Parking dilemma revs up community

August 29, 2008 4:28:38 PM PDT
Parking for students at many Wake County high schools is tight, but nowhere is tighter than at Raleigh's Broughton High School.So school officials have come up with a plan to expand it. A plan that has some Broughton parents and alumni seeing red.

When it comes to history and education, few schools can top the storied tradition of Raleigh's Needham Broughton High School. And few schools can top Broughton when it comes to a parking mess.

"There's too many students and not enough spaces," parent Dena Harris said.

Harris pays $300 for her son to park in a private lot across from Broughton --an urban landlocked school with no place to grow.

Increased enrollment has also had another effect on parking.
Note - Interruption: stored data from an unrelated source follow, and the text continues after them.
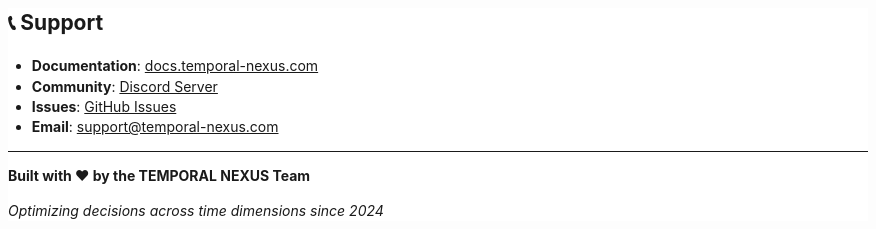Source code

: ## 📞 Support

- **Documentation**: [docs.temporal-nexus.com](https://docs.temporal-nexus.com)
- **Community**: [Discord Server](https://discord.gg/temporal-nexus)
- **Issues**: [GitHub Issues](https://github.com/your-username/temporal-nexus/issues)
- **Email**: support@temporal-nexus.com

---

**Built with ❤️ by the TEMPORAL NEXUS Team**

*Optimizing decisions across time dimensions since 2024*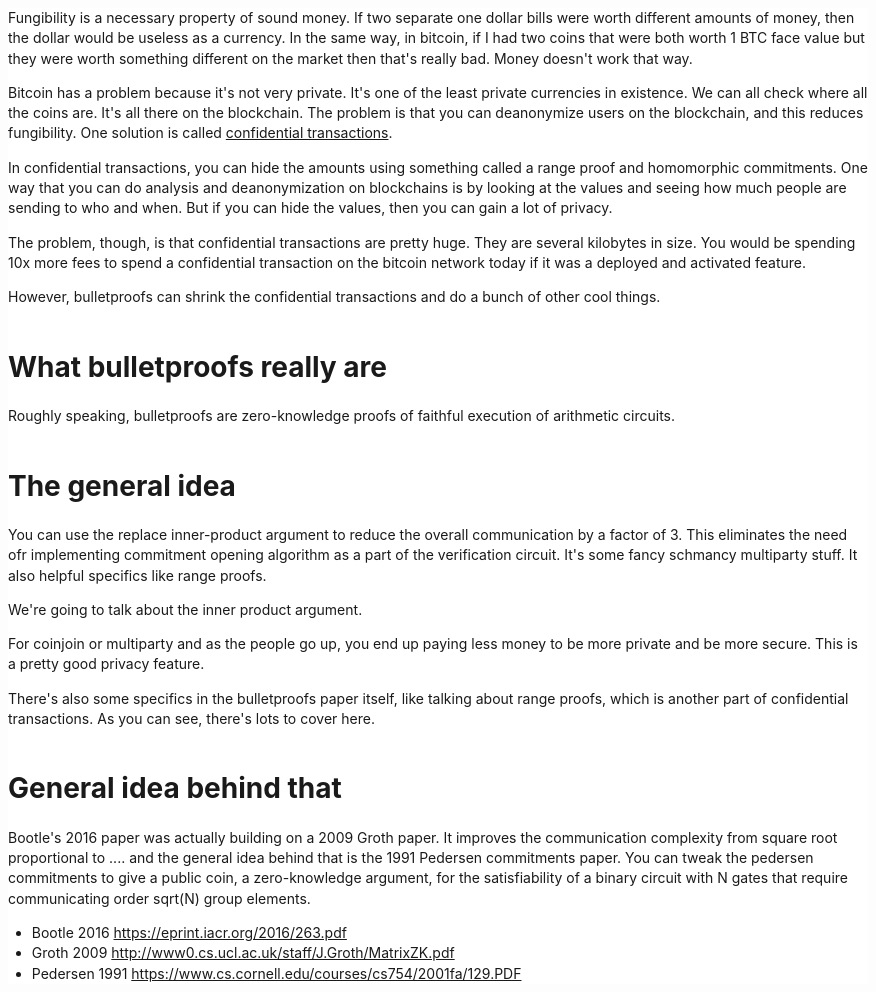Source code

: Fungibility is a necessary property of sound money. If two separate one dollar bills were worth different amounts of money, then the dollar would be useless as a currency. In the same way, in bitcoin, if I had two coins that were both worth 1 BTC face value but they were worth something different on the market then that's really bad. Money doesn't work that way.

Bitcoin has a problem because it's not very private. It's one of the least private currencies in existence. We can all check where all the coins are. It's all there on the blockchain. The problem is that you can deanonymize users on the blockchain, and this reduces fungibility. One solution is called [confidential transactions](http://diyhpl.us/wiki/transcripts/gmaxwell-confidential-transactions/).

In confidential transactions, you can hide the amounts using something called a range proof and homomorphic commitments. One way that you can do analysis and deanonymization on blockchains is by looking at the values and seeing how much people are sending to who and when. But if you can hide the values, then you can gain a lot of privacy.

The problem, though, is that confidential transactions are pretty huge. They are several kilobytes in size. You would be spending 10x more fees to spend a confidential transaction on the bitcoin network today if it was a deployed and activated feature.

However, bulletproofs can shrink the confidential transactions and do a bunch of other cool things.

# What bulletproofs really are

Roughly speaking, bulletproofs are zero-knowledge proofs of faithful execution of arithmetic circuits.

# The general idea

You can use the replace inner-product argument to reduce the overall communication by a factor of 3. This eliminates the need ofr implementing commitment opening algorithm as a part of the verification circuit. It's some fancy schmancy multiparty stuff. It also helpful specifics like range proofs.

We're going to talk about the inner product argument.

For coinjoin or multiparty and as the people go up, you end up paying less money to be more private and be more secure. This is a pretty good privacy feature.

There's also some specifics in the bulletproofs paper itself, like talking about range proofs, which is another part of confidential transactions. As you can see, there's lots to cover here.

# General idea behind that

Bootle's 2016 paper was actually building on a 2009 Groth paper. It improves the communication complexity from square root proportional to .... and the general idea behind that is the 1991 Pedersen commitments paper. You can tweak the pedersen commitments to give a public coin, a zero-knowledge argument, for the satisfiability of a binary circuit with N gates that require communicating order sqrt(N) group elements.

* Bootle 2016 <https://eprint.iacr.org/2016/263.pdf>
* Groth 2009 <http://www0.cs.ucl.ac.uk/staff/J.Groth/MatrixZK.pdf>
* Pedersen 1991 <https://www.cs.cornell.edu/courses/cs754/2001fa/129.PDF>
There used to be a big parking lot at Broughton, but much of it is filled with mobile classrooms to accommodate extra students."

So the school system has drawn up plans to add 131 parking spaces, spaces that would go in front of the school and displace much of the grass that's there now.

"No, absolutely not," Harris said. "We don't have enough parking, but it just wouldn't be the same."

The plans' designers say they only tried to do the best they could to solve the dilemma and at the same time respect Broughton's historic architecture.

"We're not surprised by opposition to it, but it needs to be discussed so the opportunities are there," said Michael Burriss with Wake County public schools.

Wake school officials point out that there are many parents and residents of Broughton's neighborhood that are in favor of the parking plan, but they also know that there's a legacy of power at Broughton.

"A lot of people here, you know, their parents came or their grandparents came," Harris said.

And a lot of those parents and grandparents are well connected and apparently a lot of them oppose the plan to tear up the lawn at Broughton.

Currently, it's up to the Raleigh Planning Commission to approve the next step for the Broughton parking plan.

The commission meets to consider the issue on Sept. 9.